**What you are asked to do:**
Return exactly the span of lines that opens with the line containing "398,1 L 598,209" and closes with the last line of the data, inclusive.

**Records for this task:**
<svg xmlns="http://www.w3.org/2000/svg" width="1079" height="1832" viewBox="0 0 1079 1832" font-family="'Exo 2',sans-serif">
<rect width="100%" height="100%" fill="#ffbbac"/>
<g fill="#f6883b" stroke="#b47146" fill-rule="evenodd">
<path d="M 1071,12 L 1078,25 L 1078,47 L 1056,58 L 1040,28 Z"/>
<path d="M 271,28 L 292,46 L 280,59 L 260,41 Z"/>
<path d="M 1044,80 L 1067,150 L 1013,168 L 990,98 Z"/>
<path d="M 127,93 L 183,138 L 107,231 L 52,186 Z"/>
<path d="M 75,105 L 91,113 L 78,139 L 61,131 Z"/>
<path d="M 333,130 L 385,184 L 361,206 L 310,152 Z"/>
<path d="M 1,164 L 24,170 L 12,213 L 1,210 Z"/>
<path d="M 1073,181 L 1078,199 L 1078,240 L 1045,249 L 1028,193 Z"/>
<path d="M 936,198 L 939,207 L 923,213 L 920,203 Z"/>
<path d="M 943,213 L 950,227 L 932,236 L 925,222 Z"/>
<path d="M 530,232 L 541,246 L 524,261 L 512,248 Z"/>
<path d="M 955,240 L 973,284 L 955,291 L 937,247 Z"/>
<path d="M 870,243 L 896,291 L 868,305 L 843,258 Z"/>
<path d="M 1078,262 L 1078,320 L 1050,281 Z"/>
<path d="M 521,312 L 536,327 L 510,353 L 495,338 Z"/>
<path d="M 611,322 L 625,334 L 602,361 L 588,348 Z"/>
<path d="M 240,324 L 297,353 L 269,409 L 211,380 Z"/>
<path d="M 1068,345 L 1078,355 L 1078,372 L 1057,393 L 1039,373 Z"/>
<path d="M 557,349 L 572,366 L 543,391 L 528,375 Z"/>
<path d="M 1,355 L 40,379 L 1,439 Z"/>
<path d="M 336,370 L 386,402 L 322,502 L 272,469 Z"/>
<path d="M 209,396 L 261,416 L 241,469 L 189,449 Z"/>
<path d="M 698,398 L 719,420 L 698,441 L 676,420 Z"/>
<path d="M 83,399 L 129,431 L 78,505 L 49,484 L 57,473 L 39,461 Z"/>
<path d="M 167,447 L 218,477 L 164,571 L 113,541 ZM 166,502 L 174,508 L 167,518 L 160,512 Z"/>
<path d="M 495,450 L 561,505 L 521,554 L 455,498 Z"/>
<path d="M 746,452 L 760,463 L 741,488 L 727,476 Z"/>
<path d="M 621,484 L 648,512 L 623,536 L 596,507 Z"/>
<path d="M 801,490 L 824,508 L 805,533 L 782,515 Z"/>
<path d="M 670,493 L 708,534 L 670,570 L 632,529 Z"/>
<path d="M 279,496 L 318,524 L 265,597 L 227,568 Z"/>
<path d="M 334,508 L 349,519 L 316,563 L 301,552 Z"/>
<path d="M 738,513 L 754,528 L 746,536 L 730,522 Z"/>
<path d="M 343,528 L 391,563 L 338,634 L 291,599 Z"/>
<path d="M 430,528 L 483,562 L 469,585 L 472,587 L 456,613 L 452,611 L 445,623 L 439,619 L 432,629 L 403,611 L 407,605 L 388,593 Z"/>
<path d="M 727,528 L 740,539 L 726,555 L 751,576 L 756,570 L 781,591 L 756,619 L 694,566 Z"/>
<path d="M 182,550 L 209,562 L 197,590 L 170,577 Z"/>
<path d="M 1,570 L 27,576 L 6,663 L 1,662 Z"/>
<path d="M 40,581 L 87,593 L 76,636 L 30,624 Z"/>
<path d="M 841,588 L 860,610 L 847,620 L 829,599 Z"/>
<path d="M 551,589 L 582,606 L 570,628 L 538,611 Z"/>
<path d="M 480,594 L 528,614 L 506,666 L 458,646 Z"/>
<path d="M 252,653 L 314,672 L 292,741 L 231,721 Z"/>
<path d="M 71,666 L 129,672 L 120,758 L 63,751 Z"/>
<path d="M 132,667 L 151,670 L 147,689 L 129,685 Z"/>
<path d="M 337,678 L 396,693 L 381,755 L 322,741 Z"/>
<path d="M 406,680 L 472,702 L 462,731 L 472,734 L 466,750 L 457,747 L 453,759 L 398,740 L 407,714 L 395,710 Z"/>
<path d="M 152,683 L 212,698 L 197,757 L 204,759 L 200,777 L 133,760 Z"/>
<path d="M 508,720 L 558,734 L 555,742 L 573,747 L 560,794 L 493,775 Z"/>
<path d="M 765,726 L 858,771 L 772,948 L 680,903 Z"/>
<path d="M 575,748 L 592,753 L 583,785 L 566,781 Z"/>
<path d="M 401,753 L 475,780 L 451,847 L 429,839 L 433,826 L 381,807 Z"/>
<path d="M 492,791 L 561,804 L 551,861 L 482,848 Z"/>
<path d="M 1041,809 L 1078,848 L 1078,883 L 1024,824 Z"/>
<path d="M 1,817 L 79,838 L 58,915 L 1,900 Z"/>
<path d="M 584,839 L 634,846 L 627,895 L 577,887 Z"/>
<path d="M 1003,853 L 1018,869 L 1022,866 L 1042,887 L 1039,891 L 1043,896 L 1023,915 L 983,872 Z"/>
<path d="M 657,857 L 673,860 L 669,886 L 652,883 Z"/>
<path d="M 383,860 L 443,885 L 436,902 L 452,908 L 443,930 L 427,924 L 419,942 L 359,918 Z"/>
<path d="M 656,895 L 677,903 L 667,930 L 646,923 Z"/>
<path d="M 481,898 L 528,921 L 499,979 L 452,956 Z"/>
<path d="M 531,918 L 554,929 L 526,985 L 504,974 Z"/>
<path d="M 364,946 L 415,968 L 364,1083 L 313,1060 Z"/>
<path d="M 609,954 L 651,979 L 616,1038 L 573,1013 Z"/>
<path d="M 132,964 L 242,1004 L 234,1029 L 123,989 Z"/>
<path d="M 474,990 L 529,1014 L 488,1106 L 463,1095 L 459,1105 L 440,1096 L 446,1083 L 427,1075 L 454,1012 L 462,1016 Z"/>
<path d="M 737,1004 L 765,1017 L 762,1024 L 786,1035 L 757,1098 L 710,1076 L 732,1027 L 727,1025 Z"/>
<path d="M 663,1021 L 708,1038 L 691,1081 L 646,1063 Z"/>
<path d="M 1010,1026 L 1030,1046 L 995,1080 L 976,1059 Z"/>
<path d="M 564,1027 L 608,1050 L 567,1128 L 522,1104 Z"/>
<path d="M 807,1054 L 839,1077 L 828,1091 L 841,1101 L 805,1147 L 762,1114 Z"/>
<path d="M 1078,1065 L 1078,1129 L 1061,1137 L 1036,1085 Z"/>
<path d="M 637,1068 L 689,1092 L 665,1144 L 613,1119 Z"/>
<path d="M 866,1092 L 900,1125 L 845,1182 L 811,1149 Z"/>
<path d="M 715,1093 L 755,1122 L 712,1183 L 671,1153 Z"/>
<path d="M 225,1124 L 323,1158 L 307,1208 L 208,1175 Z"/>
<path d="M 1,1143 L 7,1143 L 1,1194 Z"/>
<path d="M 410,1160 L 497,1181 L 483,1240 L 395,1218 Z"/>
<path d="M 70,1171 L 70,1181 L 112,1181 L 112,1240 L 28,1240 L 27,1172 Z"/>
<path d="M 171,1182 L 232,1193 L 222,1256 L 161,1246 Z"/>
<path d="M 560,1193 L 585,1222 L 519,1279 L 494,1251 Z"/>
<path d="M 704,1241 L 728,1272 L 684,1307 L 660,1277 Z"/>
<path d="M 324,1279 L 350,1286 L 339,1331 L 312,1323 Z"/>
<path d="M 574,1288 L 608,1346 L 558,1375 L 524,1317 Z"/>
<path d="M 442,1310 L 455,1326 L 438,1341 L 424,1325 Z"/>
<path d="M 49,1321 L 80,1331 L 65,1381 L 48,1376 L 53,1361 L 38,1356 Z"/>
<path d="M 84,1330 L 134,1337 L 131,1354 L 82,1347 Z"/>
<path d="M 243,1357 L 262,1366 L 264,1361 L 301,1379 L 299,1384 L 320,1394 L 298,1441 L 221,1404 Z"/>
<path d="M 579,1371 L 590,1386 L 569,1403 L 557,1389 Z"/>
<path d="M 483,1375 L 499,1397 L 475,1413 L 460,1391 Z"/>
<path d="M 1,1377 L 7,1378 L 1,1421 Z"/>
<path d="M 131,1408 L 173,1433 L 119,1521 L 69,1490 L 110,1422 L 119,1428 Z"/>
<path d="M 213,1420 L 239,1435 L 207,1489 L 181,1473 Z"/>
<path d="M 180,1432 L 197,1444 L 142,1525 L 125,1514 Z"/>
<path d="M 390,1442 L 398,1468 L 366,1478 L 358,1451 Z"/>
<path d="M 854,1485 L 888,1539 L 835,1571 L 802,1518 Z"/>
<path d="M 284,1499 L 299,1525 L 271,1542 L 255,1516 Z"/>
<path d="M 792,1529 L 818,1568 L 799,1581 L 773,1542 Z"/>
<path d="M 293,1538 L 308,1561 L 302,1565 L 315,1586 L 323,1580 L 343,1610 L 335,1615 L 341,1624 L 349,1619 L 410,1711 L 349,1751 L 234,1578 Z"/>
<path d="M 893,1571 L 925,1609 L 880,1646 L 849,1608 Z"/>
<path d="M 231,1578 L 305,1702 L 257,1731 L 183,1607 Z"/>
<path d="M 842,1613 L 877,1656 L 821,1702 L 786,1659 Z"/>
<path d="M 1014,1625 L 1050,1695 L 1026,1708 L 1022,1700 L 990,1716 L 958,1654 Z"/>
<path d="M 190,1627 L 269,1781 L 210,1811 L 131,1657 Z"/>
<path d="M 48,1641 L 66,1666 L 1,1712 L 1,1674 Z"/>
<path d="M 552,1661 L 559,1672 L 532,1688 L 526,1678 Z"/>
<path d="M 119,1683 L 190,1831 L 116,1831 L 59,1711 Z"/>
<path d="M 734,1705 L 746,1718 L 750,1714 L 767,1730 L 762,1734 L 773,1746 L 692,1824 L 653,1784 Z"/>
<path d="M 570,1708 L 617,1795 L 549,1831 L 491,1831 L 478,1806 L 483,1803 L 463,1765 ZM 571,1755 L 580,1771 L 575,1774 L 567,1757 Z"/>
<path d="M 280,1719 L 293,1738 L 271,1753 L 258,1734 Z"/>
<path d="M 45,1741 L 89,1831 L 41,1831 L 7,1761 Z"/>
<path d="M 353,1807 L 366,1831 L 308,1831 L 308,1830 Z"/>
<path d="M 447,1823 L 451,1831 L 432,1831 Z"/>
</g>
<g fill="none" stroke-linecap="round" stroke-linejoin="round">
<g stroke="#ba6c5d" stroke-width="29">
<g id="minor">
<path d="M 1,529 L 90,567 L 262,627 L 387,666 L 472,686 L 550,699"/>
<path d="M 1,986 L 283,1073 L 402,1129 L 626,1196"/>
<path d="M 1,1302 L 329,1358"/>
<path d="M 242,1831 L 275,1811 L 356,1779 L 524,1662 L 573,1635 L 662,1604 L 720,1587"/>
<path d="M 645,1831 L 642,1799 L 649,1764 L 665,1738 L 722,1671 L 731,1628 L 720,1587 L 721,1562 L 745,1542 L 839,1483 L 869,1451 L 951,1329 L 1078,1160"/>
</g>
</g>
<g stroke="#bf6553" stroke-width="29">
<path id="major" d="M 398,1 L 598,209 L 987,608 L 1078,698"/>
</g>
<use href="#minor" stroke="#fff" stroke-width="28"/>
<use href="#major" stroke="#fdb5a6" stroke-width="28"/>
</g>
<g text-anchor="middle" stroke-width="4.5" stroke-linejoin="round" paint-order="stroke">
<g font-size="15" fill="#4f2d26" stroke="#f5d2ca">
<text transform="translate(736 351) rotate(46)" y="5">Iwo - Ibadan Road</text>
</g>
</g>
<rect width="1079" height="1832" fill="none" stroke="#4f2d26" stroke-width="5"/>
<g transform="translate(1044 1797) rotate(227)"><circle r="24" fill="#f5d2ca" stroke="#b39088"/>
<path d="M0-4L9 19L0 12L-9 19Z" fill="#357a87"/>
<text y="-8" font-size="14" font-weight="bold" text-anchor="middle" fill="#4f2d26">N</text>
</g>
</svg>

**Exercise answer:**
<path id="major" d="M 398,1 L 598,209 L 987,608 L 1078,698"/>
</g>
<use href="#minor" stroke="#fff" stroke-width="28"/>
<use href="#major" stroke="#fdb5a6" stroke-width="28"/>
</g>
<g text-anchor="middle" stroke-width="4.5" stroke-linejoin="round" paint-order="stroke">
<g font-size="15" fill="#4f2d26" stroke="#f5d2ca">
<text transform="translate(736 351) rotate(46)" y="5">Iwo - Ibadan Road</text>
</g>
</g>
<rect width="1079" height="1832" fill="none" stroke="#4f2d26" stroke-width="5"/>
<g transform="translate(1044 1797) rotate(227)"><circle r="24" fill="#f5d2ca" stroke="#b39088"/>
<path d="M0-4L9 19L0 12L-9 19Z" fill="#357a87"/>
<text y="-8" font-size="14" font-weight="bold" text-anchor="middle" fill="#4f2d26">N</text>
</g>
</svg>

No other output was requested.